You ripped out your asphalt driveway and put in gravel. You dug up your lawn and replaced it with native landscaping, which you water from rainwater collection tanks. You installed solar panels on your garage roof. You’ve been composting since the Clinton Administration. So you’ve saved the planet, right?

Your small patch of it, yes. As for the rest of the 196,950,711 square miles of earth you’re going to need some help. If you live in Irving, Texas, you probably already know that. But let’s say you live in Austin, as James McWilliams does. They have recycling bins at the various SXSW festivals, so surely it must be a green city. McWilliams says it isn’t so. Austin’s “overall blueprint runs counter to a truly sustainable lifestyle,” he writes, adding,

Homes are large, if not steroidal, by the standards of densely packed urban centers like New York or San Francisco. Cars are a necessity. Sidewalks are maddeningly intermittent. Bicycle lanes and bus routes are haphazard. Sprawling “house farms” and strip malls ring the city. Air conditioners run full blast for seven months. Traffic snarls. We have no light rail or subway.

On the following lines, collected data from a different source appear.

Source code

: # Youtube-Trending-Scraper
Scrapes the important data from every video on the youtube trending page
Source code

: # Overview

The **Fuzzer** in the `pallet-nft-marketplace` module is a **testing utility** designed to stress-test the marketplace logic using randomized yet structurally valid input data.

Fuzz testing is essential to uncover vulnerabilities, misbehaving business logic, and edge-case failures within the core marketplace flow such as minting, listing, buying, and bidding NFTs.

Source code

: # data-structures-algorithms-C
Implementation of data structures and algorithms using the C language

McWilliams’ Austin home is green certified, but he wonders how much good he’s doing in a city that’s voted down light rail twice. He suggests everyone read David Owen’s Green Metropolis: Why Living Smaller, Living Closer, and Driving Less are the Keys to Sustainability. Owen’s major points are pretty much encapsulated in the subtitle, and his program very closely resembles New Urbanist positions on sustainable urban planning. But instead of looking for top-down solutions from government agencies or applying for LEED certification, McWilliams suggests your next steps for saving the planet are to buy coffee at a locally-owned coffee shop, buy a pastry from a local bakery, shake the hand of your town’s policeman, and send flowers to the nearest urban planner. In other words, as much as possible, spend your money while walking. This will support density, the key to sustainable urban planning. McWilliams is writing in the New York Times Freakonomics column, so I would imagine there’s some freaky economic data to show that is enough people walk on their errands Austin will gradually condense to the footprint of, say, Lubbock, but I’m sure the numbers are there someplace. Or you could buy Owens’ book.